Джен запрокидывает голову и крепко сжимает лицо, показывая тем самым раздражение, и я ее не виню. Иветте нравится вести себя так, словно она ушла из шоу из принципа, когда на самом деле угрожала уйти, если ей не добавят денег, и Джесси обозвала ее королевой блефа. Не понимаю, почему Иветта притворяется, будто этого не было. Она – непревзойденный образец гендерного равенства, но предпочитает, чтобы мир знал, что она ценит свою целостность, а не кошелек. Целостность – это камень, о который ты ударяешься головой, когда теряешь власть. Последнее, что нужно миру, – это еще одна женщина с принципами. Нам нужны женщины с деньгами. Женщины с деньгами обладают гибкостью, и нет ничего опаснее, чем женщина, которая может согнуться так, как захочет.
– Мы приняли ее радушно, Иветта, – стонет Джен.
Та поворачивается к ней.
– Так ты ей ответила?
Я резко поворачиваю голову.
– Ответила кому?
– Сестра Бретт связалась с Джен и пригласила ее на чашку чая, – несмотря на протесты Джен, отвечает Иветта – Она сказала, что восхищается тем, как она «масштабировала свой продукт», – бросает взгляд на дочь, – я все верно передаю, дорогая?

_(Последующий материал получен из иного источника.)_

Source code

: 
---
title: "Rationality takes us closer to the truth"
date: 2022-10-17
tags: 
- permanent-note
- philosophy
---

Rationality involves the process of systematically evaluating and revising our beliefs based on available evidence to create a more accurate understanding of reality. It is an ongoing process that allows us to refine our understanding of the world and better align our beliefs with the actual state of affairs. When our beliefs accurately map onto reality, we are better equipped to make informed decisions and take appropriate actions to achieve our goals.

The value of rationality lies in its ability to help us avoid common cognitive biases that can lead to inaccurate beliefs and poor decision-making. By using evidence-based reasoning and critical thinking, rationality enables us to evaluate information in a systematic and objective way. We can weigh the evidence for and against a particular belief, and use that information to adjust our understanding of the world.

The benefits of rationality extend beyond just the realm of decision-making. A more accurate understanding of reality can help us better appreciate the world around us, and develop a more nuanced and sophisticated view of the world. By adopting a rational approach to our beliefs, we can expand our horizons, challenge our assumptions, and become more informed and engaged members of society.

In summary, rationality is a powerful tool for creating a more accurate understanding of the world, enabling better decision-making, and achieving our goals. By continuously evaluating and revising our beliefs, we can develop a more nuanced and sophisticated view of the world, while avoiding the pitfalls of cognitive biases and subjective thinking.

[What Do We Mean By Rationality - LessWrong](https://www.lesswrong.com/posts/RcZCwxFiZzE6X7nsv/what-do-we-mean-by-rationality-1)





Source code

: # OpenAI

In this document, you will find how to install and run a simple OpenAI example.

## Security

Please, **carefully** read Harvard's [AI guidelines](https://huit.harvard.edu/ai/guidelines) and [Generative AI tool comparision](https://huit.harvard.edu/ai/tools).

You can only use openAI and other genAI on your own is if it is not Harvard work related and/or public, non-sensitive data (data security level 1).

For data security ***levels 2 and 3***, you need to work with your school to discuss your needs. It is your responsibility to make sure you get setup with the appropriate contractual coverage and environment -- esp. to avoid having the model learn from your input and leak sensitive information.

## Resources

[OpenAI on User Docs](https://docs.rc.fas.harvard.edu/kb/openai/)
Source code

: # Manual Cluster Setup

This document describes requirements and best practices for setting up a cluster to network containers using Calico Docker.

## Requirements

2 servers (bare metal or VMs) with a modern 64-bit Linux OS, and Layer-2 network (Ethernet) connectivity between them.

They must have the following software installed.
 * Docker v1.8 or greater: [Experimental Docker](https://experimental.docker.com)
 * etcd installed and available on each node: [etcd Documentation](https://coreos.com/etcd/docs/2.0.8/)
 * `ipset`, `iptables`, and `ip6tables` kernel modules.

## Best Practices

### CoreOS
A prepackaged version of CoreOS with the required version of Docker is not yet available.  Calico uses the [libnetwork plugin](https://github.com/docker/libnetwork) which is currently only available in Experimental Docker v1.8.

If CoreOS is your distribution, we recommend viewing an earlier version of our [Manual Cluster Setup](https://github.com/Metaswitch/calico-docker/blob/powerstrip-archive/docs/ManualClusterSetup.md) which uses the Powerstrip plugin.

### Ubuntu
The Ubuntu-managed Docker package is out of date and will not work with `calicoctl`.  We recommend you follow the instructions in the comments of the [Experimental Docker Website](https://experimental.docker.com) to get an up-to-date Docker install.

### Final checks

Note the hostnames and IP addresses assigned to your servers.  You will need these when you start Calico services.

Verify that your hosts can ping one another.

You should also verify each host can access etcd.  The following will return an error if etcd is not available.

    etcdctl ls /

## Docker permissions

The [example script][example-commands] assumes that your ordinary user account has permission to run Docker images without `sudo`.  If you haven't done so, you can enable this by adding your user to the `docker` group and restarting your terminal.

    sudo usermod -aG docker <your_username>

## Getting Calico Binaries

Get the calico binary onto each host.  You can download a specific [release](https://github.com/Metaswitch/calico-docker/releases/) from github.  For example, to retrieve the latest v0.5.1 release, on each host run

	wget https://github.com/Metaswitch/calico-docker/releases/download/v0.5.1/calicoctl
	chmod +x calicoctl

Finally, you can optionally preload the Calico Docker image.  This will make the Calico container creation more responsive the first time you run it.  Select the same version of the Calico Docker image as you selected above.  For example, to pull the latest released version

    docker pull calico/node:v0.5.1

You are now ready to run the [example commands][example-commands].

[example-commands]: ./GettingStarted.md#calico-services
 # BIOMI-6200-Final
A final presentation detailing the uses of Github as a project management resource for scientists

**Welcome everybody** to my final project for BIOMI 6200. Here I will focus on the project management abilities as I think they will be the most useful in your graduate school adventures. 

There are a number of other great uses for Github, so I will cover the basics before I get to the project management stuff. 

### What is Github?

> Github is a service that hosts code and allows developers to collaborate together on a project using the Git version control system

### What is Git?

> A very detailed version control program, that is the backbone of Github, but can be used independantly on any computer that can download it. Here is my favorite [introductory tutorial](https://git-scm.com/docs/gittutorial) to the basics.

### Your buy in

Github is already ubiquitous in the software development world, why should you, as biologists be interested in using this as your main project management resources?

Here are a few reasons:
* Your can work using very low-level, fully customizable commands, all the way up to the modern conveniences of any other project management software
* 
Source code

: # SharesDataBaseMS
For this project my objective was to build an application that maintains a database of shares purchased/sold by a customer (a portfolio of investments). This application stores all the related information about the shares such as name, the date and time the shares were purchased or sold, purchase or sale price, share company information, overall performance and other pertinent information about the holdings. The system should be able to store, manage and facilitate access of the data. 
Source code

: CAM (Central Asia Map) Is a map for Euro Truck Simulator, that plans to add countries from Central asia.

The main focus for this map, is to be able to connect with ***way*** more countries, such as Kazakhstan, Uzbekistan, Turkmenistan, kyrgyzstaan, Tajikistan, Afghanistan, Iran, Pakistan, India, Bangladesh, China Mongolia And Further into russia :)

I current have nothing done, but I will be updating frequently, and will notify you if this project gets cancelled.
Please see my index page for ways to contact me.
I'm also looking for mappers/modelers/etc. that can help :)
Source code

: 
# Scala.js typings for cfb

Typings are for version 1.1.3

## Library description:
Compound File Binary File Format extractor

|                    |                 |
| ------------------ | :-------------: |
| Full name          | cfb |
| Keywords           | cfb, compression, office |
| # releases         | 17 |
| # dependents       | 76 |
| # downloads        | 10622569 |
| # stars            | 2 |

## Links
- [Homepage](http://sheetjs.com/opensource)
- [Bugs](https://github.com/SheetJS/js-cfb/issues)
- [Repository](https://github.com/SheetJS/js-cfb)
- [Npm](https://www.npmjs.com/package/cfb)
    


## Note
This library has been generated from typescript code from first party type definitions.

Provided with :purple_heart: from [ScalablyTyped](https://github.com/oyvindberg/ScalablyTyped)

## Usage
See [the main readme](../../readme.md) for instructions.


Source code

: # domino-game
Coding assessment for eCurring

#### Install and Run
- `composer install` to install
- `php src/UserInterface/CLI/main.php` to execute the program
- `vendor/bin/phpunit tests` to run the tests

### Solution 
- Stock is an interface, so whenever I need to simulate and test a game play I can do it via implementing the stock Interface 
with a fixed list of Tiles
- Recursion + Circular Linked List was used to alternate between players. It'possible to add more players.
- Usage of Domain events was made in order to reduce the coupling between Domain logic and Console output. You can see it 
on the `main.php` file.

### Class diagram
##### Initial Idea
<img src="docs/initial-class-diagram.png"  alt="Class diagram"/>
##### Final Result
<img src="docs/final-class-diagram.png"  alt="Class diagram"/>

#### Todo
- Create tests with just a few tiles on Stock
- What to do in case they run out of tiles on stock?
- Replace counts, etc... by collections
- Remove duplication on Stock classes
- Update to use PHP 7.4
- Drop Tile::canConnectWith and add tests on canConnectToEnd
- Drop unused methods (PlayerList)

Джен закатывает глаза, но кивает.
– Ты же не пойдешь? – Я ставлю вино на стол. До этого момента я наслаждалась его вкусом.
– Почему бы ей не пойти? – спрашивает меня Иветта раздражающим тоном врача, подталкивающего тебя пересмотреть заведомо ложный диагноз.
Я свожу лопатки вместе. Какая лицемерная женщина.
– Потому, – отвечаю я очень медленно, словно у Иветты проблемы с пониманием, – что Джен и Бретт не ладят, и Бретт, вероятно, ранит, если Джен сделает все, чтобы подружиться с ее сестрой.
Иветта тоже выпрямляется.
– Я очень сильно в этом сомневаюсь. Бретт старается столько привнести в этот мир, что у нее просто нет сил для таких мелких обид.
Лорен закидывает крекер в рот и с вытаращенными глазами наблюдает за нами.
– Я сказала ей, что не могу, – говорит Джен, захлопнув дверцу кухонного шкафа, чем пугает нас и выводит из равновесия.